Update 2: the BBC’s Have Your Say seems to show that the majority are against, but some people still think that safety is more important than freedom.
I have the perfect solution for these people: if the new legislation is passed, the government can lock you up indefinitely, perhaps in a nice secure underground bunker. Then the terrorists won’t be able to get you. After all, according to P. Bradley from Wrexham, N. Wales, “Security is very important and inconvenience is a small price to pay for safety”.
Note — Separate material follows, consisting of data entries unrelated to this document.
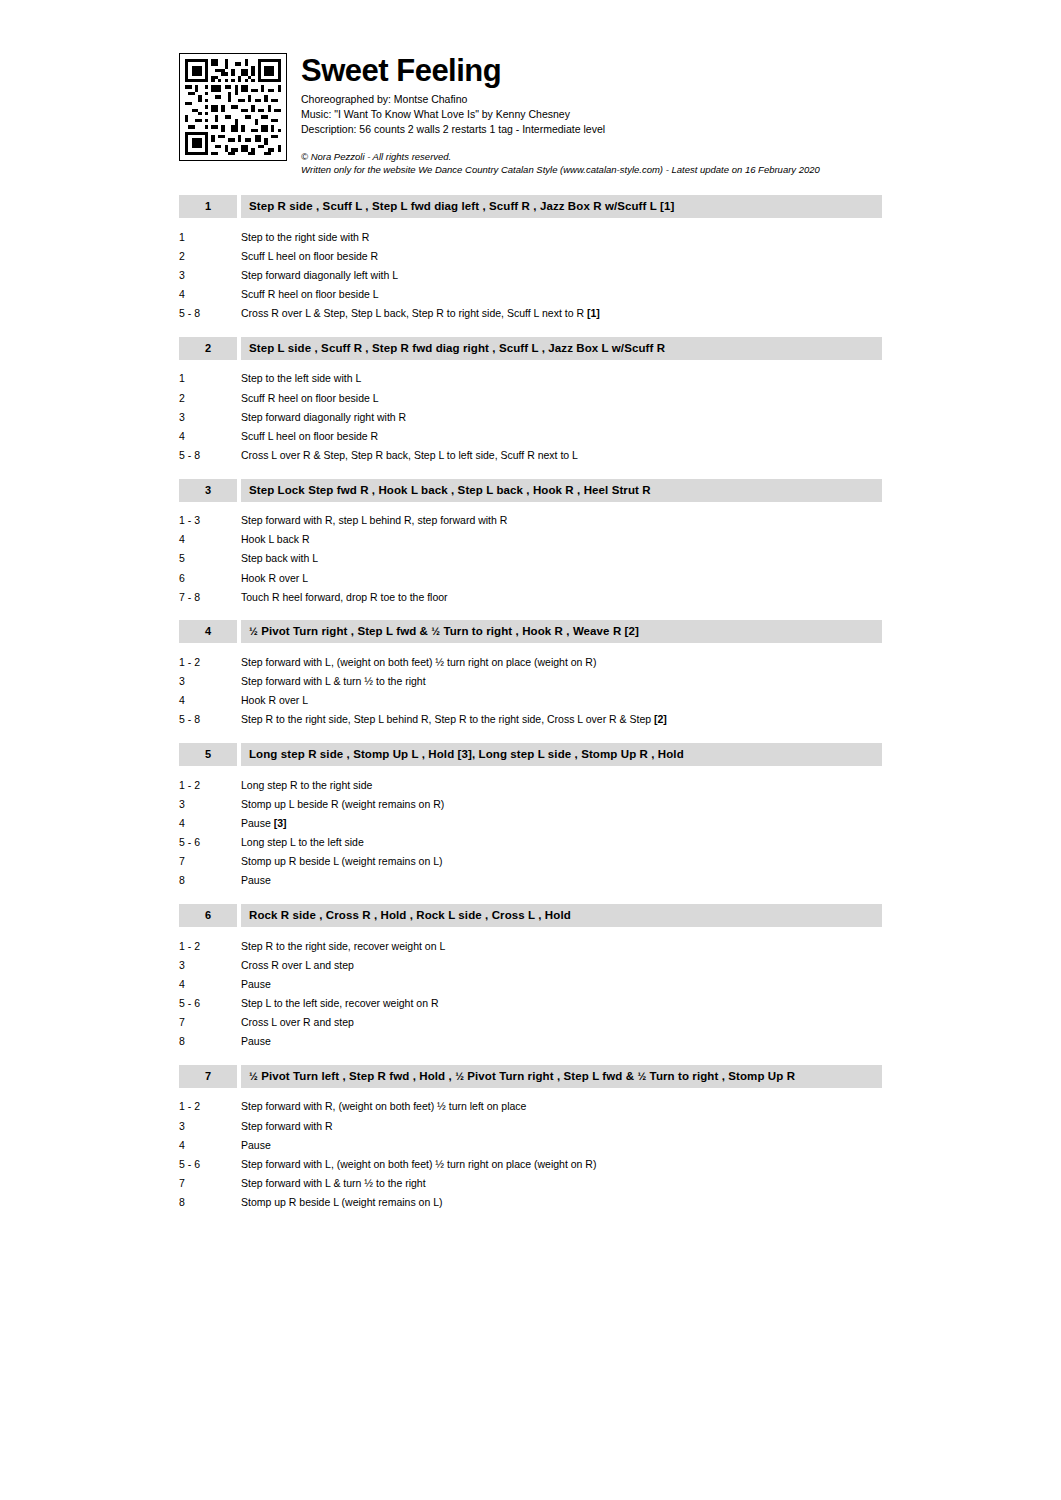Sweet Feeling
Choreographed by: Montse Chafino
Music: "I Want To Know What Love Is" by Kenny Chesney
Description: 56 counts 2 walls 2 restarts 1 tag - Intermediate level
© Nora Pezzoli - All rights reserved.
Written only for the website We Dance Country Catalan Style (www.catalan-style.com) - Latest update on 16 February 2020
1
Step R side , Scuff L , Step L fwd diag left , Scuff R , Jazz Box R w/Scuff L [1]
| 1 | Step to the right side with R |
| 2 | Scuff L heel on floor beside R |
| 3 | Step forward diagonally left with L |
| 4 | Scuff R heel on floor beside L |
| 5 - 8 | Cross R over L & Step, Step L back, Step R to right side, Scuff L next to R [1] |
2
Step L side , Scuff R , Step R fwd diag right , Scuff L , Jazz Box L w/Scuff R
| 1 | Step to the left side with L |
| 2 | Scuff R heel on floor beside L |
| 3 | Step forward diagonally right with R |
| 4 | Scuff L heel on floor beside R |
| 5 - 8 | Cross L over R & Step, Step R back, Step L to left side, Scuff R next to L |
3
Step Lock Step fwd R , Hook L back , Step L back , Hook R , Heel Strut R
| 1 - 3 | Step forward with R, step L behind R, step forward with R |
| 4 | Hook L back R |
| 5 | Step back with L |
| 6 | Hook R over L |
| 7 - 8 | Touch R heel forward, drop R toe to the floor |
4
½ Pivot Turn right , Step L fwd & ½ Turn to right , Hook R , Weave R [2]
| 1 - 2 | Step forward with L, (weight on both feet) ½ turn right on place (weight on R) |
| 3 | Step forward with L & turn ½ to the right |
| 4 | Hook R over L |
| 5 - 8 | Step R to the right side, Step L behind R, Step R to the right side, Cross L over R & Step [2] |
5
Long step R side , Stomp Up L , Hold [3], Long step L side , Stomp Up R , Hold
| 1 - 2 | Long step R to the right side |
| 3 | Stomp up L beside R (weight remains on R) |
| 4 | Pause [3] |
| 5 - 6 | Long step L to the left side |
| 7 | Stomp up R beside L (weight remains on L) |
| 8 | Pause |
6
Rock R side , Cross R , Hold , Rock L side , Cross L , Hold
| 1 - 2 | Step R to the right side, recover weight on L |
| 3 | Cross R over L and step |
| 4 | Pause |
| 5 - 6 | Step L to the left side, recover weight on R |
| 7 | Cross L over R and step |
| 8 | Pause |
7
½ Pivot Turn left , Step R fwd , Hold , ½ Pivot Turn right , Step L fwd & ½ Turn to right , Stomp Up R
| 1 - 2 | Step forward with R, (weight on both feet) ½ turn left on place |
| 3 | Step forward with R |
| 4 | Pause |
| 5 - 6 | Step forward with L, (weight on both feet) ½ turn right on place (weight on R) |
| 7 | Step forward with L & turn ½ to the right |
| 8 | Stomp up R beside L (weight remains on L) |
(Oh, and Blogger’s comments seem to be acting up – if you have anything you want to say on this and comments aren’t working, bunk me an email…)
Update 3: More goodness:
“Tony Blair isn’t so much a king as an emperor. Like Julius Caesar, he believes his own vision is more important than the processes and institutions of the Republic. It must be, because he’s a Good Man with the world’s best interests at heart. Anyone in the way is a either a Bad Man who seeks to destroy us, or a Foolish Man who fails to understand the realities of the situation.”
Plus: “How much political dissent can one express in public before risking being subject to a ‘control order’ imposed by the State? I’d normally think the term ‘police state’ to be hyperbolic, but the definition in Roger Scruton’s Dictionary of Political Thought is worryingly pertinent.
“police state. A state in which political stability has come to be, or to seem to be, dependent upon police supervision of the ordinary citizen, and in which the police are given powers suitable to that. […]”
“In 1974 Roy Jenkins, the then Labour Home Secretary, introduced the original Prevention of Terrorism Act, which went on the Statute Book in November 1974. This was at a time when terrorist activity in mainland Britain was an all-to-frequent occurence. John Prescott voted in support of two ammendments aimed at weakening the act. Yet the most significant power in this Act was to grant the police the power to detain a terrorist subject for up to a week without charge.
“The 1974 Act had to be renewed by Parliament every year. And every year Labour opposed the renewal of the Act. Some of the opponents now in the Cabinet included:
“1989: Tony Blair, John Prescott, Gordon Brown, Jack Straw, Margaret Beckett, Alistair Darling, John Reid, Paul Murphy, Hilary Armstrong, Paul Boateng, Ian McCartney.
“1994: Tony Blair, John Prescott, Gordon Brown, Margaret Beckett, Alistair Darling, John Reid, Paul Murphy, Hilary Armstrong, Paul Boateng, Ian McCartney, Alan Milburn, Geoff Hoon, Tessa Jowell, Peter Hain.”
Lest we forget, this was a period when terrorist attacks were commonplace. The number of terrorist attacks in mainland Britain since mid-October 2001? Precisely ZERO.
Update 4: The Lords are still going strong as of early afternoon. Meanwhile, Charles Clarke says “the country needs a bill which prevents terrorism and protects our people”. Yes, Charles, yes it does. So why the fuck hasn’t the government produced one?